As you can see in the screenshot, there is no dimension in the Steric hindrance display. I suppose it is in kcal/mol, but I could not find any definition in the documentation of the software. What is the steric hindrance in the methane example ?
as I already suggested in two other topics
there should be more documentation about the methods Marvin is using.
There should be a link "More Information" to a more detailed description.

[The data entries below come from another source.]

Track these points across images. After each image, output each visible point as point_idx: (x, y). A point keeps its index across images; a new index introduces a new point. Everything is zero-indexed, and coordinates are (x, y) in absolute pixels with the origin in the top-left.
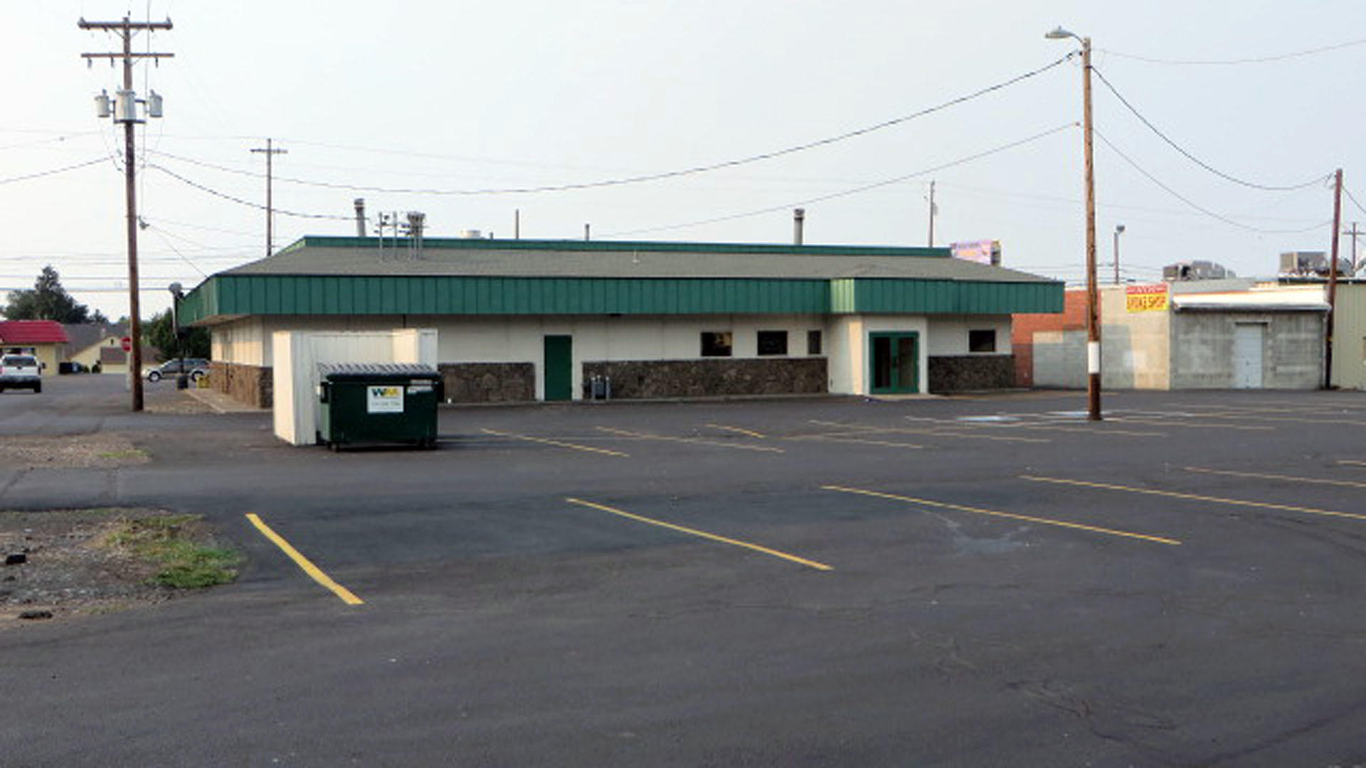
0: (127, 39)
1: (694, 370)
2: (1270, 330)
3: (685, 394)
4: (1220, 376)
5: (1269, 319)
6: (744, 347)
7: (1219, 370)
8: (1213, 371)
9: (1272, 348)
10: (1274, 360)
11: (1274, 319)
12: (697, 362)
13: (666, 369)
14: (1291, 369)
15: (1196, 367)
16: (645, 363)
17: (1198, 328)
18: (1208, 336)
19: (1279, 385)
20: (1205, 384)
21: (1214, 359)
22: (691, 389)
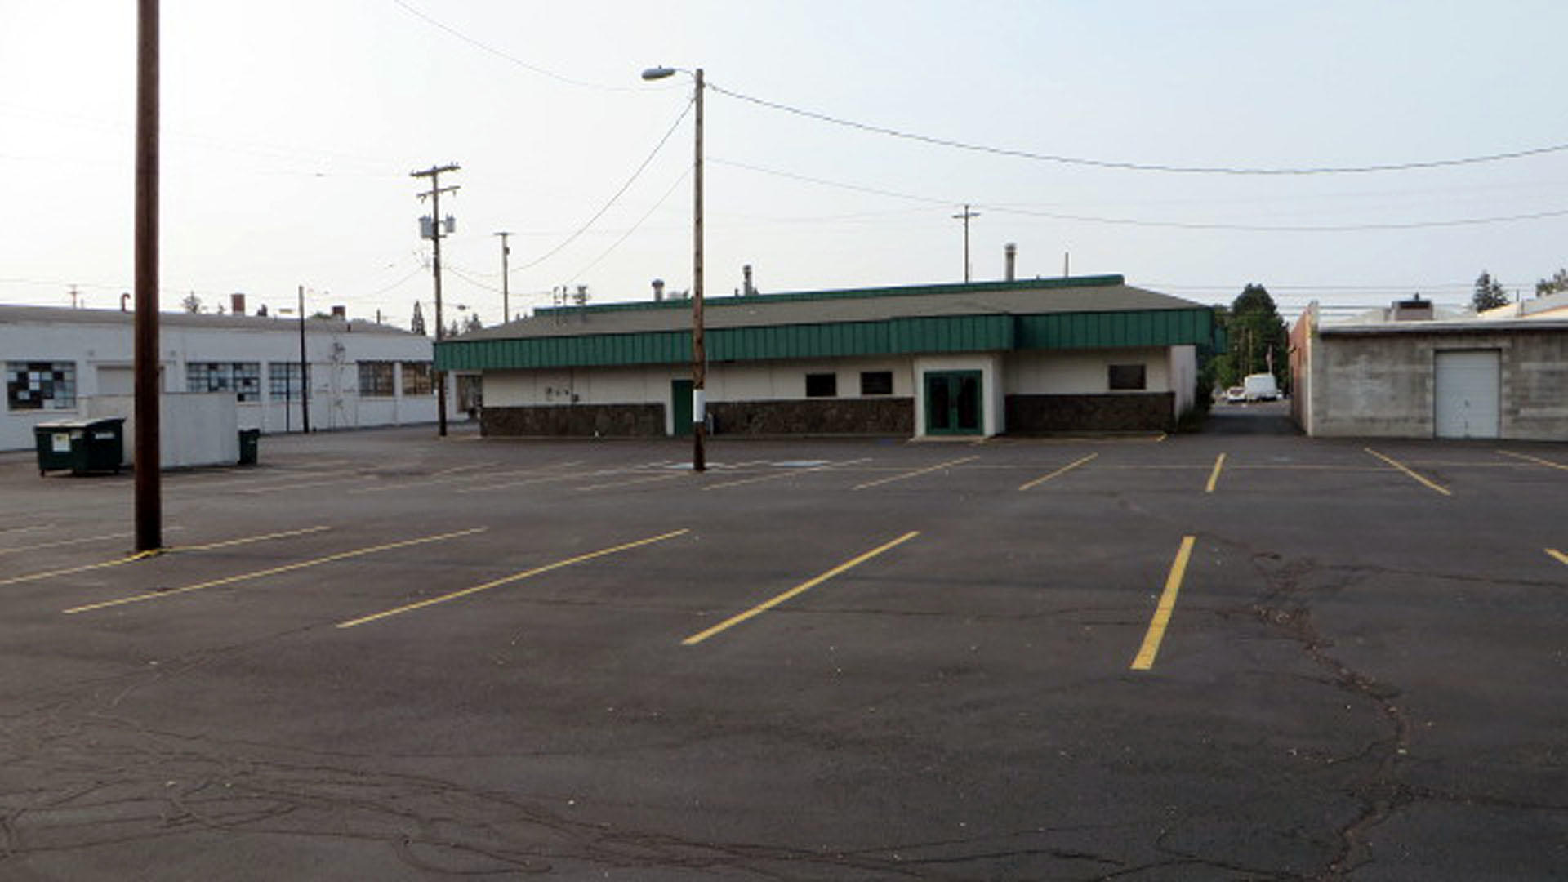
0: (435, 182)
1: (798, 410)
2: (1505, 358)
3: (790, 431)
4: (1406, 420)
5: (1504, 343)
6: (849, 388)
7: (1403, 413)
8: (1389, 413)
9: (1508, 382)
10: (1516, 399)
11: (1513, 341)
12: (801, 402)
13: (773, 409)
14: (1548, 412)
15: (1361, 407)
16: (754, 404)
17: (1363, 357)
18: (1382, 367)
19: (1523, 434)
20: (1379, 431)
21: (1393, 398)
22: (794, 426)
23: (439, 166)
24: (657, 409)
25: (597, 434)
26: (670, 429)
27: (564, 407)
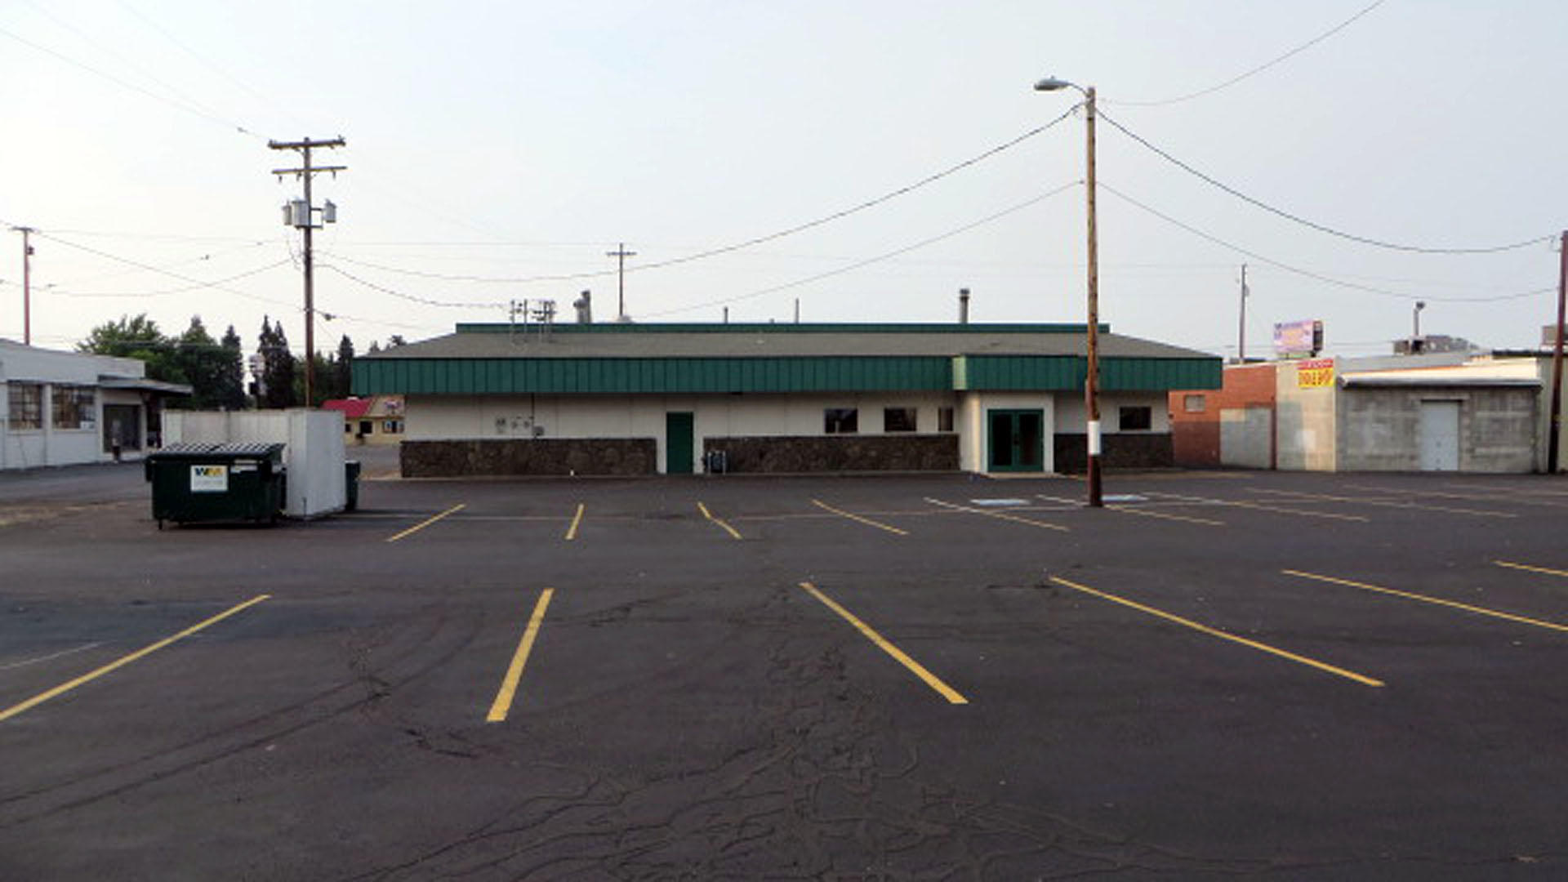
0: (307, 156)
1: (816, 447)
2: (1466, 408)
3: (808, 468)
4: (1401, 456)
5: (1465, 397)
6: (871, 424)
7: (1399, 451)
8: (1390, 451)
9: (1469, 427)
10: (1472, 441)
11: (1471, 396)
12: (820, 438)
13: (788, 445)
14: (1494, 450)
15: (1371, 448)
16: (767, 439)
17: (1372, 405)
18: (1386, 414)
19: (1478, 468)
20: (1383, 466)
21: (1393, 439)
22: (813, 464)
23: (313, 139)
24: (648, 445)
25: (572, 473)
26: (662, 466)
27: (526, 441)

As for the "steric hindrance" I got the paper and studied it. And I find the sentences:
"Neil Isaacs ( Physical Organic Chemistry 2nd ed.; 1996; p 424) pointed out 'There are three important sources of steric strain. (a) Prelog strain: intramolecular van der Waals repulsive forces resulting from crowding together of large atoms or groups. This can result in permanent deformations. (b) Baeyer strain: bond-angle distortion. (c) Pitzer strain.' The TSEI (Topological Steric Effect Index) does not express any one of the above three kinds of steric strains, and it represents the decrement of probality for an attacking atom (or group) approaching to the reaction center Rrc. That is, the larger the TSEI of the substituent connected with Rrc is, the less the probality of the attacking atom approaching Rrc will be.
The three definitions (abc) are of course basic organic chemistry. And now it is clear that the index
has no dimension. And it is also clear, that in methane (see screenshot above) the indices are not zero.
But I suggest to name the window not "steric hindrance" but to use the original denomination " TSEI (Topological Steric Effect Index)
And to put the sentences above "Neil Isaacs ... will be" in the documentation. And also to cite the original paper.
Your comments about the missing references and documentation are right, we will add them asap.
Please note, that the TopologyAnalyser plugin provides a Steric Effect Index function according to the article, and its name fits your proposal. The steric hindrance function is similar, the only difference is, that it uses geometrical distances not topological ones. So, it is not a TSEI but rather a GSEI.
As you pointed out well, the steric hindrance is just a relative value and not a precise measurement of the steric strains. Most of the calculation functions were developed for batch calculations, and they are used in filtering or combichem library generation. The current steric hindrance can be used for the rapid comparison of reaction sites to improve regioselectivity of virtual reactions. However, the topological steric effect index has a major advantage, as it does not require 3D coordinates.
The disadvantage of the TSEI is that the hindrance effect of ortho substituents like isopropyl or isobutyl are diminished.
Do you have any proposals, references for new topological steric hindrance like functions to be implemented?